→ What the task asks
Copy down every line of text in the following records word for word, keeping the same order and line breaks.

→ Records supplied
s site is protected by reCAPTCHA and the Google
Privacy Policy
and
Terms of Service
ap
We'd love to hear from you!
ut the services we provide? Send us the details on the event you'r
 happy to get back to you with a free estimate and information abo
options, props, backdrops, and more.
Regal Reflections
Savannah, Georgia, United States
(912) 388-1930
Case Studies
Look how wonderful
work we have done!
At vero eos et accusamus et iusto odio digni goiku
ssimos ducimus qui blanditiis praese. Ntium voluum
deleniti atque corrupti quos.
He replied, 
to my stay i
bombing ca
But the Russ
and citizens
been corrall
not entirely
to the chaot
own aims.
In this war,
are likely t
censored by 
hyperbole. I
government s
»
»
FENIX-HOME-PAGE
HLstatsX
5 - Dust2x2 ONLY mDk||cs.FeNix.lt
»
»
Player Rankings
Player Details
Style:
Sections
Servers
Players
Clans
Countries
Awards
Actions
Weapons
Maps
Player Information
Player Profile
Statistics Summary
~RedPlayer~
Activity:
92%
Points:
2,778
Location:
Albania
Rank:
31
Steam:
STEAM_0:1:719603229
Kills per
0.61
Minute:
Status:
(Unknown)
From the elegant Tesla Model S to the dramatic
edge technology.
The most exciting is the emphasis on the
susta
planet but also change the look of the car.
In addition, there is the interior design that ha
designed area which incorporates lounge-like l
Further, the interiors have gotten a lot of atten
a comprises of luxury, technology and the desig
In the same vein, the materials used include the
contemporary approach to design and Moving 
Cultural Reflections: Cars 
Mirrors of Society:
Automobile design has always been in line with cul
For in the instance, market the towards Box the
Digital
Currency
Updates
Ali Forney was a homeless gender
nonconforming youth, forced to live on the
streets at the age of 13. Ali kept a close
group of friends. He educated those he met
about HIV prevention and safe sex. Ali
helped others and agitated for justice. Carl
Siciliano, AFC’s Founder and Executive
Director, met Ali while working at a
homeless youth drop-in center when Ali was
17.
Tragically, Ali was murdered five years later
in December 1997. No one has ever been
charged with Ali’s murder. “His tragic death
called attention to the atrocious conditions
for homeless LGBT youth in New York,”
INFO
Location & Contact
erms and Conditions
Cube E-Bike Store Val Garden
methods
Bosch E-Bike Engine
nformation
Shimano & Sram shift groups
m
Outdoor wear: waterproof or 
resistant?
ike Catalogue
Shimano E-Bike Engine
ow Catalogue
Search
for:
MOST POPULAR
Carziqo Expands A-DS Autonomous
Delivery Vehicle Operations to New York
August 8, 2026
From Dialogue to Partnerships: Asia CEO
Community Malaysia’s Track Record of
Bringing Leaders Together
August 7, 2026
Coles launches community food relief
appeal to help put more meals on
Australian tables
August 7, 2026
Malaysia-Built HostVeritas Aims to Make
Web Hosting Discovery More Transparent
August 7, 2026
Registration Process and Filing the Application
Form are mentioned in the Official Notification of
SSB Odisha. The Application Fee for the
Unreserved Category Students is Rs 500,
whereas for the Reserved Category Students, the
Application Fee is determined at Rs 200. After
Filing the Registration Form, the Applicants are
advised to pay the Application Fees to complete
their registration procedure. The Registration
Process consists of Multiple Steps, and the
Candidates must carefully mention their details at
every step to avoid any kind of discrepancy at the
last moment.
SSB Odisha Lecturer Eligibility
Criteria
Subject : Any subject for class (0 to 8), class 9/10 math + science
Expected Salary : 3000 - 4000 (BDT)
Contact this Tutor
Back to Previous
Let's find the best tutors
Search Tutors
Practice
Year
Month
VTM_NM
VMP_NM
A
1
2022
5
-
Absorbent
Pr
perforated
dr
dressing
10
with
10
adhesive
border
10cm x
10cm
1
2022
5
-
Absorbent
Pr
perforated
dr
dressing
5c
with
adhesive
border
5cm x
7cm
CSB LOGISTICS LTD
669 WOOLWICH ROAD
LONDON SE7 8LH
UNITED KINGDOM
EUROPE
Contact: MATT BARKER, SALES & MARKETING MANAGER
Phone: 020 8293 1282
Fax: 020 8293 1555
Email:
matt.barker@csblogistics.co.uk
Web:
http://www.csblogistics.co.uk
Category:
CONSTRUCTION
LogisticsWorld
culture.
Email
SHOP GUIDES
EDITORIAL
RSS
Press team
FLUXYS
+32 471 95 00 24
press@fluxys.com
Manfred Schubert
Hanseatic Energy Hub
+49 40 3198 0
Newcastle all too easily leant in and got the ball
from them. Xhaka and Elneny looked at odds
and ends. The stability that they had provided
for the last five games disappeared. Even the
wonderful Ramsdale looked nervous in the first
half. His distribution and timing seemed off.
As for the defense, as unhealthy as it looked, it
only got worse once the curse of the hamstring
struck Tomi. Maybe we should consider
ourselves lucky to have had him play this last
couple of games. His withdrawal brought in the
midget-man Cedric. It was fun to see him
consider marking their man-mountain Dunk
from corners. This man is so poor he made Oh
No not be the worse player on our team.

→ Exercise result
s site is protected by reCAPTCHA and the Google
Privacy Policy
and
Terms of Service
ap
We'd love to hear from you!
ut the services we provide? Send us the details on the event you'r
 happy to get back to you with a free estimate and information abo
options, props, backdrops, and more.
Regal Reflections
Savannah, Georgia, United States
(912) 388-1930
Case Studies
Look how wonderful
work we have done!
At vero eos et accusamus et iusto odio digni goiku
ssimos ducimus qui blanditiis praese. Ntium voluum
deleniti atque corrupti quos.
He replied, 
to my stay i
bombing ca
But the Russ
and citizens
been corrall
not entirely
to the chaot
own aims.
In this war,
are likely t
censored by 
hyperbole. I
government s
»
»
FENIX-HOME-PAGE
HLstatsX
5 - Dust2x2 ONLY mDk||cs.FeNix.lt
»
»
Player Rankings
Player Details
Style:
Sections
Servers
Players
Clans
Countries
Awards
Actions
Weapons
Maps
Player Information
Player Profile
Statistics Summary
~RedPlayer~
Activity:
92%
Points:
2,778
Location:
Albania
Rank:
31
Steam:
STEAM_0:1:719603229
Kills per
0.61
Minute:
Status:
(Unknown)
From the elegant Tesla Model S to the dramatic
edge technology.
The most exciting is the emphasis on the
susta
planet but also change the look of the car.
In addition, there is the interior design that ha
designed area which incorporates lounge-like l
Further, the interiors have gotten a lot of atten
a comprises of luxury, technology and the desig
In the same vein, the materials used include the
contemporary approach to design and Moving 
Cultural Reflections: Cars 
Mirrors of Society:
Automobile design has always been in line with cul
For in the instance, market the towards Box the
Digital
Currency
Updates
Ali Forney was a homeless gender
nonconforming youth, forced to live on the
streets at the age of 13. Ali kept a close
group of friends. He educated those he met
about HIV prevention and safe sex. Ali
helped others and agitated for justice. Carl
Siciliano, AFC’s Founder and Executive
Director, met Ali while working at a
homeless youth drop-in center when Ali was
17.
Tragically, Ali was murdered five years later
in December 1997. No one has ever been
charged with Ali’s murder. “His tragic death
called attention to the atrocious conditions
for homeless LGBT youth in New York,”
INFO
Location & Contact
erms and Conditions
Cube E-Bike Store Val Garden
methods
Bosch E-Bike Engine
nformation
Shimano & Sram shift groups
m
Outdoor wear: waterproof or 
resistant?
ike Catalogue
Shimano E-Bike Engine
ow Catalogue
Search
for:
MOST POPULAR
Carziqo Expands A-DS Autonomous
Delivery Vehicle Operations to New York
August 8, 2026
From Dialogue to Partnerships: Asia CEO
Community Malaysia’s Track Record of
Bringing Leaders Together
August 7, 2026
Coles launches community food relief
appeal to help put more meals on
Australian tables
August 7, 2026
Malaysia-Built HostVeritas Aims to Make
Web Hosting Discovery More Transparent
August 7, 2026
Registration Process and Filing the Application
Form are mentioned in the Official Notification of
SSB Odisha. The Application Fee for the
Unreserved Category Students is Rs 500,
whereas for the Reserved Category Students, the
Application Fee is determined at Rs 200. After
Filing the Registration Form, the Applicants are
advised to pay the Application Fees to complete
their registration procedure. The Registration
Process consists of Multiple Steps, and the
Candidates must carefully mention their details at
every step to avoid any kind of discrepancy at the
last moment.
SSB Odisha Lecturer Eligibility
Criteria
Subject : Any subject for class (0 to 8), class 9/10 math + science
Expected Salary : 3000 - 4000 (BDT)
Contact this Tutor
Back to Previous
Let's find the best tutors
Search Tutors
Practice
Year
Month
VTM_NM
VMP_NM
A
1
2022
5
-
Absorbent
Pr
perforated
dr
dressing
10
with
10
adhesive
border
10cm x
10cm
1
2022
5
-
Absorbent
Pr
perforated
dr
dressing
5c
with
adhesive
border
5cm x
7cm
CSB LOGISTICS LTD
669 WOOLWICH ROAD
LONDON SE7 8LH
UNITED KINGDOM
EUROPE
Contact: MATT BARKER, SALES & MARKETING MANAGER
Phone: 020 8293 1282
Fax: 020 8293 1555
Email:
matt.barker@csblogistics.co.uk
Web:
http://www.csblogistics.co.uk
Category:
CONSTRUCTION
LogisticsWorld
culture.
Email
SHOP GUIDES
EDITORIAL
RSS
Press team
FLUXYS
+32 471 95 00 24
press@fluxys.com
Manfred Schubert
Hanseatic Energy Hub
+49 40 3198 0
Newcastle all too easily leant in and got the ball
from them. Xhaka and Elneny looked at odds
and ends. The stability that they had provided
for the last five games disappeared. Even the
wonderful Ramsdale looked nervous in the first
half. His distribution and timing seemed off.
As for the defense, as unhealthy as it looked, it
only got worse once the curse of the hamstring
struck Tomi. Maybe we should consider
ourselves lucky to have had him play this last
couple of games. His withdrawal brought in the
midget-man Cedric. It was fun to see him
consider marking their man-mountain Dunk
from corners. This man is so poor he made Oh
No not be the worse player on our team.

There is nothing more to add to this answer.